**PROBLEM TO SOLVE**
Every line of the data must be copied exactly.

**EXTRACTED RECORDS**

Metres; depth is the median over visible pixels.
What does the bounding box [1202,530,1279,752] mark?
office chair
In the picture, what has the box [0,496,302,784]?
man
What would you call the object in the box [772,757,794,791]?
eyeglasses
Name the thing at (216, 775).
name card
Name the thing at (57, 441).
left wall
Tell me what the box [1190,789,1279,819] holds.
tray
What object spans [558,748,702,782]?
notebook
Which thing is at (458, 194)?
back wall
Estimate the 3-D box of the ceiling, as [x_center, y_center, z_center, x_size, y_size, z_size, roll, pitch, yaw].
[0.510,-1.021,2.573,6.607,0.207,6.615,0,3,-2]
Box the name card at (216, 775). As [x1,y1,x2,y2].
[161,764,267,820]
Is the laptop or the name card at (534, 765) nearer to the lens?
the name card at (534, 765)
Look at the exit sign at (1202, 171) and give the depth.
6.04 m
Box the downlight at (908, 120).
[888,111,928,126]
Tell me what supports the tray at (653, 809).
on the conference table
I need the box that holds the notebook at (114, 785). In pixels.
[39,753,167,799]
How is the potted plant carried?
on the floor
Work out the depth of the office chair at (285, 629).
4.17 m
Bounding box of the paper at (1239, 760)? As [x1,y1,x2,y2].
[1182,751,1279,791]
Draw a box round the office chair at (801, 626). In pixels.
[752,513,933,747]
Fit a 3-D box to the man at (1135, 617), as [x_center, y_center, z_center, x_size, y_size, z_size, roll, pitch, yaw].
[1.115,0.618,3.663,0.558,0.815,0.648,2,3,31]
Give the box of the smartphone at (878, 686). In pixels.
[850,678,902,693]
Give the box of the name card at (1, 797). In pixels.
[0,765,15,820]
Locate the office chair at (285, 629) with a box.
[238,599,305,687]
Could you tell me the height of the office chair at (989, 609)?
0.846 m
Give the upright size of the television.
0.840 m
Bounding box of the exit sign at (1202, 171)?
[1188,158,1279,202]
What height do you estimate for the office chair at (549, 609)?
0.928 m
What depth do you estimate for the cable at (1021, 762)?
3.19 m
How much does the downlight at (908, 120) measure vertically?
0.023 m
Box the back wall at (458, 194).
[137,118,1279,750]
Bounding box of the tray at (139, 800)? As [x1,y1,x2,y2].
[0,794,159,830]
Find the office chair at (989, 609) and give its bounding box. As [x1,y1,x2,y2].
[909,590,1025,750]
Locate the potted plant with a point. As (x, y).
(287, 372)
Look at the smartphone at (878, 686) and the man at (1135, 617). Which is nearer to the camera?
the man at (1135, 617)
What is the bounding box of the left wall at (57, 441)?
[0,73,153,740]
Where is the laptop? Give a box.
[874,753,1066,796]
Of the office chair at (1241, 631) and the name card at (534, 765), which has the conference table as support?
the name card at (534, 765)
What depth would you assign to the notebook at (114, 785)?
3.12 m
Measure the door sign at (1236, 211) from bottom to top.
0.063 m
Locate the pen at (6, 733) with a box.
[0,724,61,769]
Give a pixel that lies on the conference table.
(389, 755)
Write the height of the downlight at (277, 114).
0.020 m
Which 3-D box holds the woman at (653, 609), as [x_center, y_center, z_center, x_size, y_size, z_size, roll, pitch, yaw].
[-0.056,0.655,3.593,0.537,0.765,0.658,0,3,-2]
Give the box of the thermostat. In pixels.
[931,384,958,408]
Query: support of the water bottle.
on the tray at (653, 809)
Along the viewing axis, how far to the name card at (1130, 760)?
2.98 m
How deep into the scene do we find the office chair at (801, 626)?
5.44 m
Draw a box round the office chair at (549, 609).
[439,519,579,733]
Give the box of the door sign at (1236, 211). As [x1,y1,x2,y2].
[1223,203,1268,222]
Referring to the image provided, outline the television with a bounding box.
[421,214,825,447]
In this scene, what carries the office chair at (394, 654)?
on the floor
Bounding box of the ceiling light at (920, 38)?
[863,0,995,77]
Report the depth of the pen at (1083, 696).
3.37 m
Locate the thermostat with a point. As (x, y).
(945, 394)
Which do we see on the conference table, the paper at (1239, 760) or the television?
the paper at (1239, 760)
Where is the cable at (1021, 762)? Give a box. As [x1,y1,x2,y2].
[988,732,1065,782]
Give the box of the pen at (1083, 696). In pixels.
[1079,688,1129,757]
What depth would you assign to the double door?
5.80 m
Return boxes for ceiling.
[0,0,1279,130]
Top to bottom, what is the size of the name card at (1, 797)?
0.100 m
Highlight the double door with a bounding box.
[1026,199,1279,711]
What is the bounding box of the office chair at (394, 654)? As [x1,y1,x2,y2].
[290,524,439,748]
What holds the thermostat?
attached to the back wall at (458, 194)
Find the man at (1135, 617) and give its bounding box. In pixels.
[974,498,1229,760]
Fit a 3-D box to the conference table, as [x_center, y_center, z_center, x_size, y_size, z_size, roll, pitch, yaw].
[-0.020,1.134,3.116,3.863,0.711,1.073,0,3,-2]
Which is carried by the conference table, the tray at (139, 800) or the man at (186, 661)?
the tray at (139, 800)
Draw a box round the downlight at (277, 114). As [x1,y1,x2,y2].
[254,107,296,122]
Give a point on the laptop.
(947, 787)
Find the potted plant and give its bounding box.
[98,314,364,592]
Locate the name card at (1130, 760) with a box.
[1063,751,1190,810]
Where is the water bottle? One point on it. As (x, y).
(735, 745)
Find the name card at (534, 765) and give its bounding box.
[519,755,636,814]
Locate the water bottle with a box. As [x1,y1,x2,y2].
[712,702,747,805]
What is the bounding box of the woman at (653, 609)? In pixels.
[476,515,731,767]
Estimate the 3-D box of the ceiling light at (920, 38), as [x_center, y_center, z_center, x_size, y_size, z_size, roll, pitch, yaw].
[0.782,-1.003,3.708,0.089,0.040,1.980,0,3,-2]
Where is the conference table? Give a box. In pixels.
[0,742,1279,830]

**ANSWER SECTION**
Metres; depth is the median over visible pixels.
What does the bounding box [1202,530,1279,752] mark?
office chair
In the picture, what has the box [0,496,302,784]?
man
What would you call the object in the box [772,757,794,791]?
eyeglasses
Name the thing at (216, 775).
name card
Name the thing at (57, 441).
left wall
Tell me what the box [1190,789,1279,819] holds.
tray
What object spans [558,748,702,782]?
notebook
Which thing is at (458, 194)?
back wall
Estimate the 3-D box of the ceiling, as [x_center, y_center, z_center, x_size, y_size, z_size, roll, pitch, yaw].
[0.510,-1.021,2.573,6.607,0.207,6.615,0,3,-2]
Box the name card at (216, 775). As [x1,y1,x2,y2].
[161,764,267,820]
Is the laptop or the name card at (534, 765) nearer to the lens?
the name card at (534, 765)
Look at the exit sign at (1202, 171) and give the depth.
6.04 m
Box the downlight at (908, 120).
[888,111,928,126]
Tell me what supports the tray at (653, 809).
on the conference table
I need the box that holds the notebook at (114, 785). In pixels.
[39,753,167,799]
How is the potted plant carried?
on the floor
Work out the depth of the office chair at (285, 629).
4.17 m
Bounding box of the paper at (1239, 760)? As [x1,y1,x2,y2].
[1182,751,1279,791]
Draw a box round the office chair at (801, 626). In pixels.
[752,513,933,747]
Fit a 3-D box to the man at (1135, 617), as [x_center, y_center, z_center, x_size, y_size, z_size, roll, pitch, yaw].
[1.115,0.618,3.663,0.558,0.815,0.648,2,3,31]
Give the box of the smartphone at (878, 686). In pixels.
[850,678,902,693]
Give the box of the name card at (1, 797). In pixels.
[0,765,15,820]
Locate the office chair at (285, 629) with a box.
[238,599,305,687]
Could you tell me the height of the office chair at (989, 609)?
0.846 m
Give the upright size of the television.
0.840 m
Bounding box of the exit sign at (1202, 171)?
[1188,158,1279,202]
What height do you estimate for the office chair at (549, 609)?
0.928 m
What depth do you estimate for the cable at (1021, 762)?
3.19 m
How much does the downlight at (908, 120) measure vertically?
0.023 m
Box the back wall at (458, 194).
[137,118,1279,750]
Bounding box of the tray at (139, 800)? As [x1,y1,x2,y2].
[0,794,159,830]
Find the office chair at (989, 609) and give its bounding box. As [x1,y1,x2,y2].
[909,590,1025,750]
Locate the potted plant with a point. As (x, y).
(287, 372)
Look at the smartphone at (878, 686) and the man at (1135, 617). Which is nearer to the camera?
the man at (1135, 617)
What is the bounding box of the left wall at (57, 441)?
[0,73,153,740]
Where is the laptop? Give a box.
[874,753,1066,796]
Of the office chair at (1241, 631) and the name card at (534, 765), which has the conference table as support?
the name card at (534, 765)
What depth would you assign to the notebook at (114, 785)?
3.12 m
Measure the door sign at (1236, 211) from bottom to top.
0.063 m
Locate the pen at (6, 733) with a box.
[0,724,61,769]
Give a pixel that lies on the conference table.
(389, 755)
Write the height of the downlight at (277, 114).
0.020 m
Which 3-D box holds the woman at (653, 609), as [x_center, y_center, z_center, x_size, y_size, z_size, roll, pitch, yaw].
[-0.056,0.655,3.593,0.537,0.765,0.658,0,3,-2]
Give the box of the thermostat. In pixels.
[931,384,958,408]
Query: support of the water bottle.
on the tray at (653, 809)
Along the viewing axis, how far to the name card at (1130, 760)?
2.98 m
How deep into the scene do we find the office chair at (801, 626)?
5.44 m
Draw a box round the office chair at (549, 609).
[439,519,579,733]
Give the box of the door sign at (1236, 211). As [x1,y1,x2,y2].
[1223,203,1268,222]
Referring to the image provided, outline the television with a bounding box.
[421,214,825,447]
In this scene, what carries the office chair at (394, 654)?
on the floor
Bounding box of the ceiling light at (920, 38)?
[863,0,995,77]
Report the depth of the pen at (1083, 696).
3.37 m
Locate the thermostat with a point. As (x, y).
(945, 394)
Which do we see on the conference table, the paper at (1239, 760) or the television?
the paper at (1239, 760)
Where is the cable at (1021, 762)? Give a box. As [x1,y1,x2,y2].
[988,732,1065,782]
Give the box of the pen at (1083, 696). In pixels.
[1079,688,1129,757]
What depth would you assign to the double door?
5.80 m
Return boxes for ceiling.
[0,0,1279,130]
Top to bottom, what is the size of the name card at (1, 797)?
0.100 m
Highlight the double door with a bounding box.
[1026,199,1279,711]
What is the bounding box of the office chair at (394, 654)? As [x1,y1,x2,y2].
[290,524,439,748]
What holds the thermostat?
attached to the back wall at (458, 194)
Find the man at (1135, 617) and give its bounding box. In pixels.
[974,498,1229,760]
Fit a 3-D box to the conference table, as [x_center, y_center, z_center, x_size, y_size, z_size, roll, pitch, yaw].
[-0.020,1.134,3.116,3.863,0.711,1.073,0,3,-2]
Which is carried by the conference table, the tray at (139, 800) or the man at (186, 661)?
the tray at (139, 800)
Draw a box round the downlight at (277, 114). As [x1,y1,x2,y2].
[254,107,296,122]
Give a point on the laptop.
(947, 787)
Find the potted plant and give its bounding box.
[98,314,364,592]
Locate the name card at (1130, 760) with a box.
[1063,751,1190,810]
Where is the water bottle? One point on it. As (x, y).
(735, 745)
Find the name card at (534, 765) and give its bounding box.
[519,755,636,814]
Locate the water bottle with a box. As [x1,y1,x2,y2].
[712,702,747,805]
What is the bounding box of the woman at (653, 609)? In pixels.
[476,515,731,767]
Estimate the 3-D box of the ceiling light at (920, 38), as [x_center, y_center, z_center, x_size, y_size, z_size, roll, pitch, yaw].
[0.782,-1.003,3.708,0.089,0.040,1.980,0,3,-2]
Where is the conference table? Give a box. In pixels.
[0,742,1279,830]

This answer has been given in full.